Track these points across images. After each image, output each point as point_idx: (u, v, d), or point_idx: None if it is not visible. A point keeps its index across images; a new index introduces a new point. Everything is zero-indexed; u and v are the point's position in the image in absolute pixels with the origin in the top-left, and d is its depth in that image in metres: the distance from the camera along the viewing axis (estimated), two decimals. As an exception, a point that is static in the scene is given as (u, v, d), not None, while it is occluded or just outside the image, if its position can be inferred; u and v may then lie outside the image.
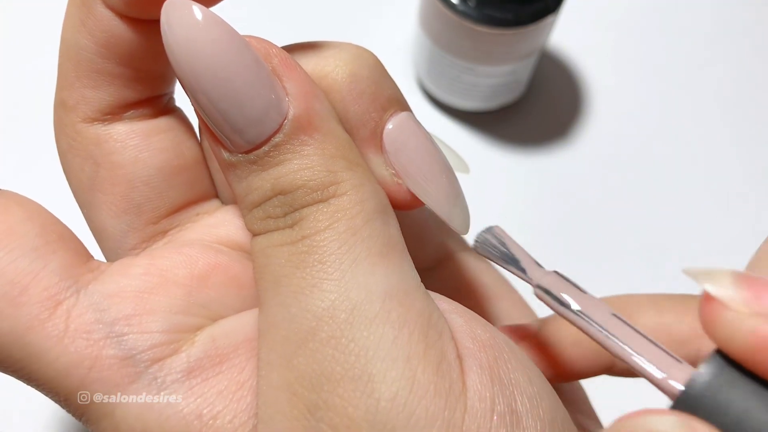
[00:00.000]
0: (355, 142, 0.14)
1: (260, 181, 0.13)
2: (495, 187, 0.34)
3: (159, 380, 0.13)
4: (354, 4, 0.39)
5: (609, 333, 0.13)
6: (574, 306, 0.14)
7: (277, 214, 0.13)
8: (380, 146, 0.14)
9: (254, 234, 0.14)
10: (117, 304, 0.13)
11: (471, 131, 0.36)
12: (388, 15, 0.39)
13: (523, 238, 0.17)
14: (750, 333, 0.10)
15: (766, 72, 0.39)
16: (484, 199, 0.33)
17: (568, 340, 0.18)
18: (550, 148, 0.36)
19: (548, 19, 0.30)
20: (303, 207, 0.13)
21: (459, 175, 0.17)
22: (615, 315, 0.13)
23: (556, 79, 0.38)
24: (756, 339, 0.10)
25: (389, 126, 0.14)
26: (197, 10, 0.12)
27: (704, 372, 0.11)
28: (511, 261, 0.15)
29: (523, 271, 0.15)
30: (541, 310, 0.18)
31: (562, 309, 0.14)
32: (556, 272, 0.14)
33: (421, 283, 0.13)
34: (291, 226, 0.13)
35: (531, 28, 0.29)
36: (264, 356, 0.13)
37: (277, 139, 0.13)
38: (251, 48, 0.12)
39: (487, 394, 0.12)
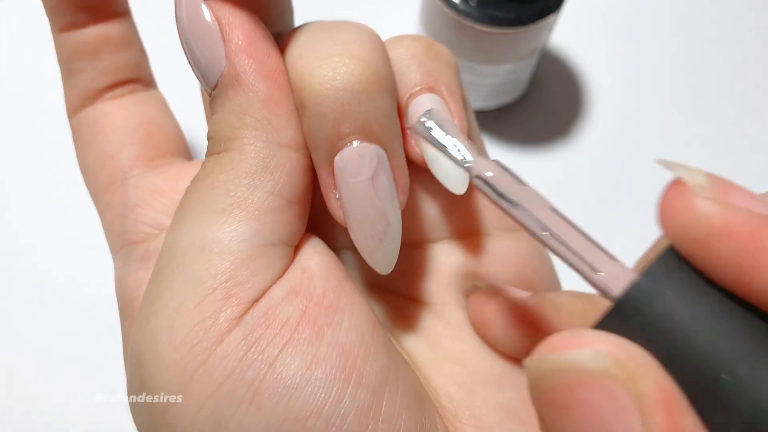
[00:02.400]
0: (315, 158, 0.15)
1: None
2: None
3: (126, 257, 0.18)
4: (354, 3, 0.39)
5: (546, 228, 0.12)
6: (512, 198, 0.13)
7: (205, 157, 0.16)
8: (332, 170, 0.15)
9: None
10: (136, 195, 0.18)
11: (471, 131, 0.36)
12: (389, 14, 0.39)
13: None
14: (716, 219, 0.10)
15: (766, 72, 0.39)
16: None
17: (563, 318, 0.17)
18: (550, 147, 0.35)
19: (549, 19, 0.30)
20: (208, 155, 0.15)
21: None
22: (553, 209, 0.13)
23: (556, 78, 0.38)
24: (721, 226, 0.10)
25: (343, 152, 0.15)
26: None
27: (647, 277, 0.11)
28: (450, 146, 0.14)
29: (463, 158, 0.14)
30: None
31: (500, 201, 0.13)
32: (496, 162, 0.14)
33: (273, 247, 0.14)
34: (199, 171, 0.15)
35: (532, 28, 0.29)
36: None
37: (215, 92, 0.15)
38: (206, 8, 0.15)
39: (232, 360, 0.13)
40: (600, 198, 0.34)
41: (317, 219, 0.17)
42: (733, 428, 0.10)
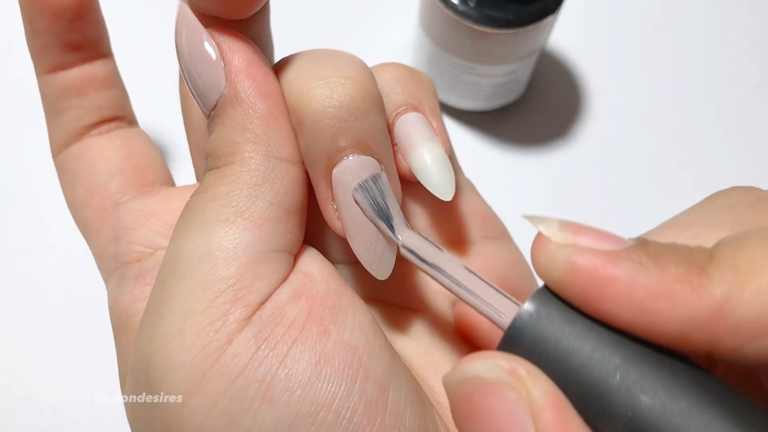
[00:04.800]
0: (313, 173, 0.16)
1: (206, 146, 0.16)
2: (495, 187, 0.34)
3: (121, 277, 0.18)
4: (355, 4, 0.39)
5: (459, 283, 0.15)
6: (432, 261, 0.15)
7: (204, 174, 0.16)
8: (329, 182, 0.16)
9: None
10: (128, 218, 0.18)
11: (471, 131, 0.36)
12: (389, 15, 0.39)
13: (522, 237, 0.18)
14: (564, 260, 0.12)
15: (765, 72, 0.39)
16: (483, 198, 0.33)
17: None
18: (550, 147, 0.36)
19: (548, 19, 0.30)
20: (208, 171, 0.16)
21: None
22: (466, 268, 0.15)
23: (556, 79, 0.38)
24: (568, 265, 0.12)
25: (340, 166, 0.16)
26: (182, 9, 0.16)
27: (525, 308, 0.12)
28: (384, 218, 0.16)
29: (392, 230, 0.16)
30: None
31: (423, 265, 0.15)
32: (419, 234, 0.16)
33: (276, 253, 0.15)
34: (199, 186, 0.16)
35: (531, 29, 0.29)
36: None
37: (214, 112, 0.16)
38: (207, 36, 0.16)
39: (243, 358, 0.13)
40: (598, 198, 0.34)
41: (310, 236, 0.18)
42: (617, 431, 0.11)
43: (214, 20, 0.16)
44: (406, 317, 0.19)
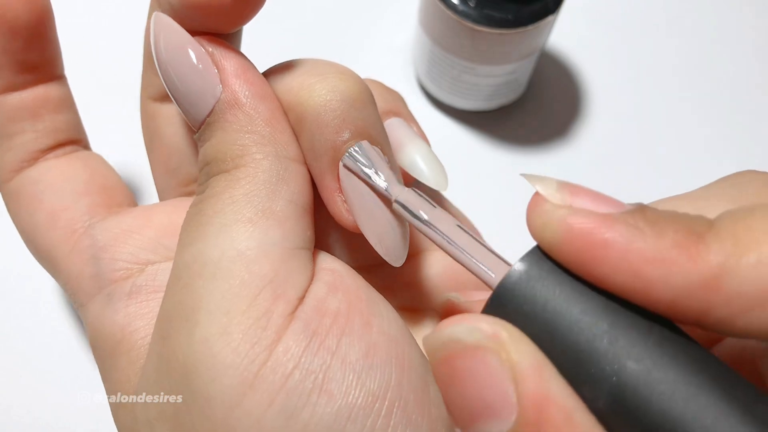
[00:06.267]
0: (319, 167, 0.16)
1: (200, 155, 0.16)
2: (494, 187, 0.34)
3: (110, 296, 0.17)
4: (355, 4, 0.39)
5: (451, 240, 0.14)
6: (424, 217, 0.15)
7: (201, 181, 0.16)
8: (336, 174, 0.16)
9: None
10: (106, 236, 0.17)
11: (471, 131, 0.36)
12: (389, 15, 0.39)
13: (522, 237, 0.17)
14: (560, 221, 0.12)
15: (766, 71, 0.39)
16: (483, 198, 0.33)
17: None
18: (549, 147, 0.36)
19: (548, 19, 0.30)
20: (213, 175, 0.15)
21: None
22: (459, 226, 0.15)
23: (556, 79, 0.38)
24: (564, 227, 0.12)
25: (352, 150, 0.16)
26: (160, 18, 0.16)
27: (516, 268, 0.12)
28: (374, 177, 0.16)
29: (386, 187, 0.16)
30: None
31: (415, 221, 0.15)
32: (413, 189, 0.16)
33: (301, 250, 0.15)
34: (203, 192, 0.16)
35: (531, 29, 0.29)
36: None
37: (210, 118, 0.15)
38: (194, 43, 0.15)
39: (295, 352, 0.13)
40: (599, 198, 0.34)
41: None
42: (601, 398, 0.11)
43: (194, 33, 0.16)
44: (405, 319, 0.19)
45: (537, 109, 0.37)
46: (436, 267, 0.20)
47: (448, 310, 0.20)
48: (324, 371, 0.13)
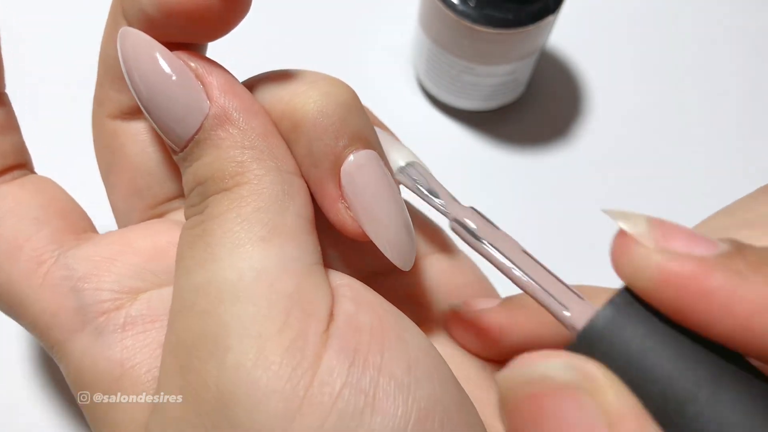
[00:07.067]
0: (318, 175, 0.15)
1: (188, 175, 0.15)
2: (495, 187, 0.34)
3: (99, 330, 0.15)
4: (355, 4, 0.39)
5: (517, 266, 0.13)
6: (487, 240, 0.14)
7: (195, 202, 0.15)
8: (338, 181, 0.15)
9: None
10: (84, 265, 0.16)
11: (471, 131, 0.36)
12: (388, 15, 0.39)
13: (522, 237, 0.17)
14: (655, 267, 0.11)
15: (766, 72, 0.39)
16: (483, 198, 0.33)
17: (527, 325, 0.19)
18: (550, 147, 0.36)
19: (548, 19, 0.30)
20: (211, 195, 0.15)
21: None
22: (524, 251, 0.14)
23: (556, 79, 0.38)
24: (660, 273, 0.11)
25: (349, 161, 0.15)
26: (130, 33, 0.15)
27: (606, 310, 0.11)
28: (431, 193, 0.16)
29: (443, 205, 0.16)
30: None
31: (475, 242, 0.14)
32: (473, 208, 0.15)
33: (316, 265, 0.15)
34: (201, 212, 0.15)
35: (531, 28, 0.29)
36: (168, 322, 0.15)
37: (198, 136, 0.15)
38: (173, 58, 0.15)
39: (340, 371, 0.13)
40: (599, 198, 0.34)
41: None
42: None
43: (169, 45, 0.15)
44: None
45: (537, 109, 0.36)
46: (430, 272, 0.20)
47: (452, 320, 0.20)
48: (374, 388, 0.13)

DIRECTIONS FOR THIS TASK — The records are to be returned word for word, without any of their pictures.

ANSWER BELOW —
Track these points across images. After each image, output each point as point_idx: (u, v, d), or point_idx: None if it is not visible. A point keeps its index across images; a new index introduces a new point. Everything is zero-indexed; u and v are the point's position in the image in absolute pixels with the origin in the top-left, and d is its depth in that image in metres: the distance from the camera along the viewing axis (estimated), two decimals. As an exception, a point that is static in the scene is given as (u, v, d), not None, while it is occluded or just outside the image, if its position can be inferred; u and v may then lie outside the image.
[00:00.000]
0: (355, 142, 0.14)
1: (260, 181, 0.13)
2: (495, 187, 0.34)
3: (159, 380, 0.13)
4: (354, 4, 0.39)
5: (609, 333, 0.13)
6: (574, 306, 0.14)
7: (277, 214, 0.13)
8: (380, 146, 0.14)
9: (254, 234, 0.14)
10: (117, 304, 0.13)
11: (471, 131, 0.36)
12: (388, 15, 0.39)
13: (523, 238, 0.17)
14: (750, 333, 0.10)
15: (766, 72, 0.39)
16: (484, 199, 0.33)
17: (568, 340, 0.18)
18: (550, 148, 0.36)
19: (548, 19, 0.30)
20: (303, 207, 0.13)
21: (459, 175, 0.17)
22: (615, 315, 0.13)
23: (556, 79, 0.38)
24: (756, 339, 0.10)
25: (389, 126, 0.14)
26: (197, 10, 0.12)
27: (704, 372, 0.11)
28: (511, 261, 0.15)
29: (523, 271, 0.15)
30: (541, 310, 0.18)
31: (562, 309, 0.14)
32: (556, 272, 0.14)
33: (421, 283, 0.13)
34: (291, 226, 0.13)
35: (531, 28, 0.29)
36: (264, 356, 0.13)
37: (277, 139, 0.13)
38: (251, 48, 0.12)
39: (487, 394, 0.12)
[00:02.400]
0: (315, 158, 0.15)
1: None
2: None
3: (126, 257, 0.18)
4: (354, 3, 0.39)
5: (546, 228, 0.12)
6: (512, 198, 0.13)
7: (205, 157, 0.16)
8: (332, 170, 0.15)
9: None
10: (136, 195, 0.18)
11: (471, 131, 0.36)
12: (389, 14, 0.39)
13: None
14: (716, 219, 0.10)
15: (766, 72, 0.39)
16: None
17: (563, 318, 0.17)
18: (550, 147, 0.35)
19: (549, 19, 0.30)
20: (208, 155, 0.15)
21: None
22: (553, 209, 0.13)
23: (556, 78, 0.38)
24: (721, 226, 0.10)
25: (343, 152, 0.15)
26: None
27: (647, 277, 0.11)
28: (450, 146, 0.14)
29: (463, 158, 0.14)
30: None
31: (500, 201, 0.13)
32: (496, 162, 0.14)
33: (273, 247, 0.14)
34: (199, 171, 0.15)
35: (532, 28, 0.29)
36: None
37: (215, 92, 0.15)
38: (206, 8, 0.15)
39: (232, 360, 0.13)
40: (600, 198, 0.34)
41: (317, 219, 0.17)
42: (733, 428, 0.10)
[00:04.800]
0: (313, 173, 0.16)
1: (206, 146, 0.16)
2: (495, 187, 0.34)
3: (121, 277, 0.18)
4: (355, 4, 0.39)
5: (459, 283, 0.15)
6: (432, 261, 0.15)
7: (204, 174, 0.16)
8: (329, 182, 0.16)
9: None
10: (128, 218, 0.18)
11: (471, 131, 0.36)
12: (389, 15, 0.39)
13: (522, 237, 0.18)
14: (564, 260, 0.12)
15: (765, 72, 0.39)
16: (483, 198, 0.33)
17: None
18: (550, 147, 0.36)
19: (548, 19, 0.30)
20: (208, 171, 0.16)
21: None
22: (466, 268, 0.15)
23: (556, 79, 0.38)
24: (568, 265, 0.12)
25: (340, 166, 0.16)
26: (182, 9, 0.16)
27: (525, 308, 0.12)
28: (384, 218, 0.16)
29: (392, 230, 0.16)
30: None
31: (423, 265, 0.15)
32: (419, 234, 0.16)
33: (276, 253, 0.15)
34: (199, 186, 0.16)
35: (531, 29, 0.29)
36: None
37: (214, 112, 0.16)
38: (207, 36, 0.16)
39: (243, 358, 0.13)
40: (598, 198, 0.34)
41: (310, 236, 0.18)
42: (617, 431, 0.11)
43: (214, 20, 0.16)
44: (406, 317, 0.19)
[00:06.267]
0: (319, 167, 0.16)
1: (200, 155, 0.16)
2: (494, 187, 0.34)
3: (110, 296, 0.17)
4: (355, 4, 0.39)
5: (451, 240, 0.14)
6: (424, 217, 0.15)
7: (201, 181, 0.16)
8: (336, 174, 0.16)
9: None
10: (106, 236, 0.17)
11: (471, 131, 0.36)
12: (389, 15, 0.39)
13: (522, 237, 0.17)
14: (560, 221, 0.12)
15: (766, 71, 0.39)
16: (483, 198, 0.33)
17: None
18: (549, 147, 0.36)
19: (548, 19, 0.30)
20: (213, 175, 0.15)
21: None
22: (459, 226, 0.15)
23: (556, 79, 0.38)
24: (564, 227, 0.12)
25: (352, 150, 0.16)
26: (160, 18, 0.16)
27: (516, 268, 0.12)
28: (374, 177, 0.16)
29: (386, 187, 0.16)
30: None
31: (415, 221, 0.15)
32: (413, 189, 0.16)
33: (301, 250, 0.15)
34: (203, 192, 0.16)
35: (531, 29, 0.29)
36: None
37: (210, 118, 0.15)
38: (194, 43, 0.15)
39: (295, 352, 0.13)
40: (599, 198, 0.34)
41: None
42: (601, 398, 0.11)
43: (194, 33, 0.16)
44: (405, 319, 0.19)
45: (537, 109, 0.37)
46: (436, 267, 0.20)
47: (448, 310, 0.20)
48: (324, 371, 0.13)
[00:07.067]
0: (318, 175, 0.15)
1: (188, 175, 0.15)
2: (495, 187, 0.34)
3: (99, 330, 0.15)
4: (355, 4, 0.39)
5: (517, 266, 0.13)
6: (487, 240, 0.14)
7: (195, 202, 0.15)
8: (338, 181, 0.15)
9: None
10: (84, 265, 0.16)
11: (471, 131, 0.36)
12: (388, 15, 0.39)
13: (522, 237, 0.17)
14: (655, 267, 0.11)
15: (766, 72, 0.39)
16: (483, 198, 0.33)
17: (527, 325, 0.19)
18: (550, 147, 0.36)
19: (548, 19, 0.30)
20: (211, 195, 0.15)
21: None
22: (524, 251, 0.14)
23: (556, 79, 0.38)
24: (660, 273, 0.11)
25: (349, 161, 0.15)
26: (130, 33, 0.15)
27: (606, 310, 0.11)
28: (431, 193, 0.16)
29: (443, 205, 0.16)
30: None
31: (475, 242, 0.14)
32: (473, 208, 0.15)
33: (316, 265, 0.15)
34: (201, 212, 0.15)
35: (531, 28, 0.29)
36: (168, 322, 0.15)
37: (198, 136, 0.15)
38: (173, 58, 0.15)
39: (340, 371, 0.13)
40: (599, 198, 0.34)
41: None
42: None
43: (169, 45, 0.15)
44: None
45: (537, 109, 0.36)
46: (430, 272, 0.20)
47: (452, 320, 0.20)
48: (374, 388, 0.13)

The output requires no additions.